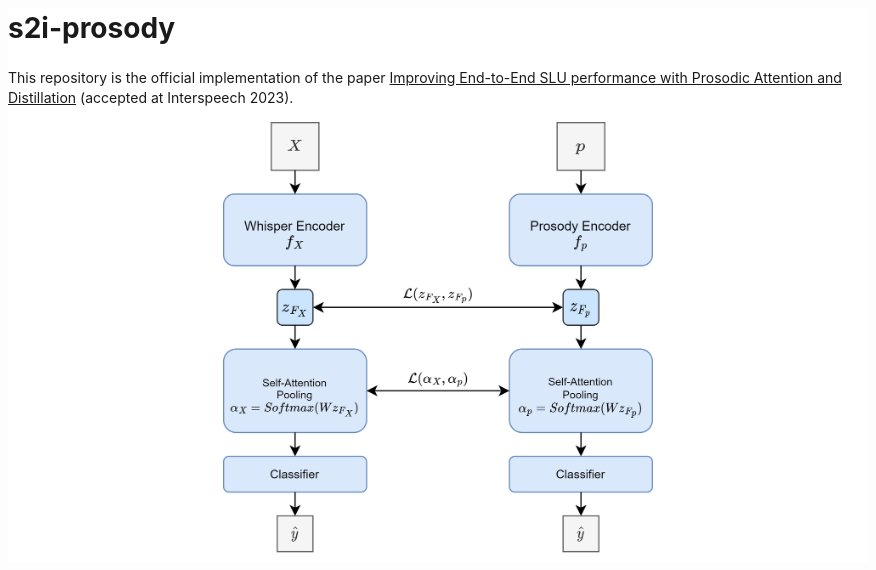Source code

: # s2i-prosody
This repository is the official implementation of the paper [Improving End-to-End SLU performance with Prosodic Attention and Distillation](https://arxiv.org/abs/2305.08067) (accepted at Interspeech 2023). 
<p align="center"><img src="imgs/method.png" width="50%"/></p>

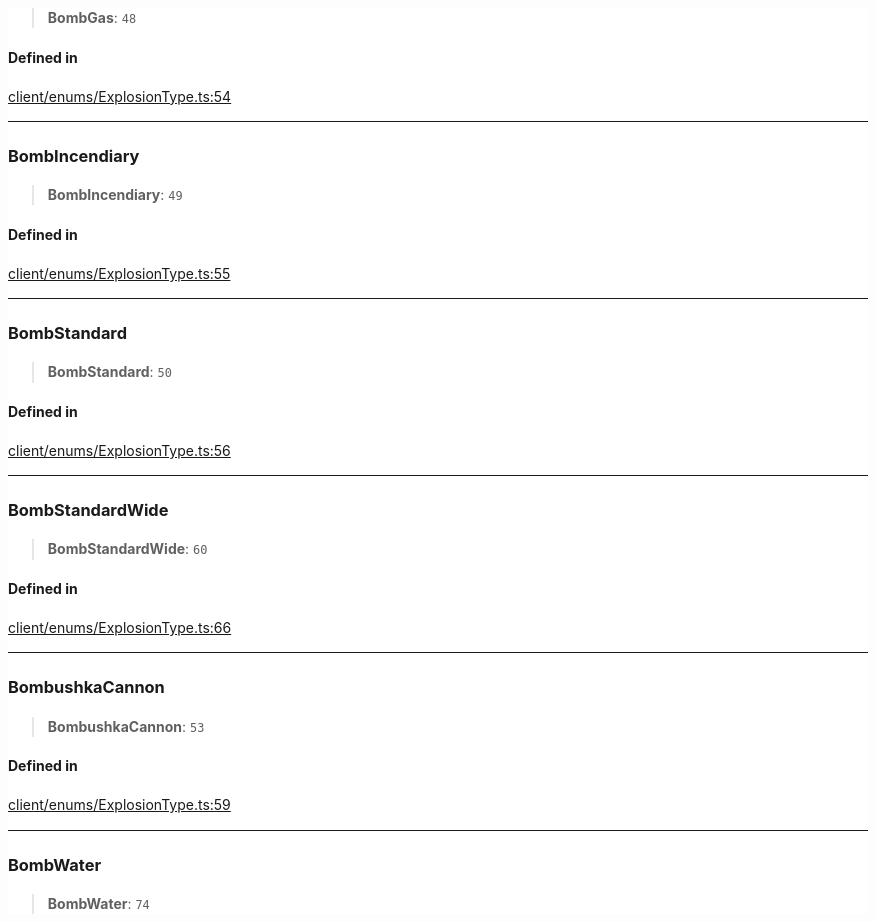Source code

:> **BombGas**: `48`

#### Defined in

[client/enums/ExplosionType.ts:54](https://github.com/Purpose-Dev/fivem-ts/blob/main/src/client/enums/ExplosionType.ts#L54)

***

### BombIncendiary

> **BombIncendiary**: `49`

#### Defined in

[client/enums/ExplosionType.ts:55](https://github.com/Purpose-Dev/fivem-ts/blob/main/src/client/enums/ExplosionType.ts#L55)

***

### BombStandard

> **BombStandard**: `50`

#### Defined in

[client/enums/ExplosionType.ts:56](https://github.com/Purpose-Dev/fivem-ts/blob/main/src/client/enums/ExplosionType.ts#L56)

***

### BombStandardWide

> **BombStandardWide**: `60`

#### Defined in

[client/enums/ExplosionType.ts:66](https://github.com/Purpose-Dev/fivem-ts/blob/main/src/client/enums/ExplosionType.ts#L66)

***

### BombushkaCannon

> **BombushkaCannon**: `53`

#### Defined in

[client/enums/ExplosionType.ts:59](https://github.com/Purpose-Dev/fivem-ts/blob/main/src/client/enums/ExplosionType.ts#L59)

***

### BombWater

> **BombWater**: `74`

* [TRY IT]:
Return all of the material precisely as written. No picture belongs in it.

* [SOLVED PROBLEM]:
Source code

: # s2i-prosody
This repository is the official implementation of the paper [Improving End-to-End SLU performance with Prosodic Attention and Distillation](https://arxiv.org/abs/2305.08067) (accepted at Interspeech 2023). 
<p align="center"><img src="imgs/method.png" width="50%"/></p>

Source code

:> **BombGas**: `48`

#### Defined in

[client/enums/ExplosionType.ts:54](https://github.com/Purpose-Dev/fivem-ts/blob/main/src/client/enums/ExplosionType.ts#L54)

***

### BombIncendiary

> **BombIncendiary**: `49`

#### Defined in

[client/enums/ExplosionType.ts:55](https://github.com/Purpose-Dev/fivem-ts/blob/main/src/client/enums/ExplosionType.ts#L55)

***

### BombStandard

> **BombStandard**: `50`

#### Defined in

[client/enums/ExplosionType.ts:56](https://github.com/Purpose-Dev/fivem-ts/blob/main/src/client/enums/ExplosionType.ts#L56)

***

### BombStandardWide

> **BombStandardWide**: `60`

#### Defined in

[client/enums/ExplosionType.ts:66](https://github.com/Purpose-Dev/fivem-ts/blob/main/src/client/enums/ExplosionType.ts#L66)

***

### BombushkaCannon

> **BombushkaCannon**: `53`

#### Defined in

[client/enums/ExplosionType.ts:59](https://github.com/Purpose-Dev/fivem-ts/blob/main/src/client/enums/ExplosionType.ts#L59)

***

### BombWater

> **BombWater**: `74`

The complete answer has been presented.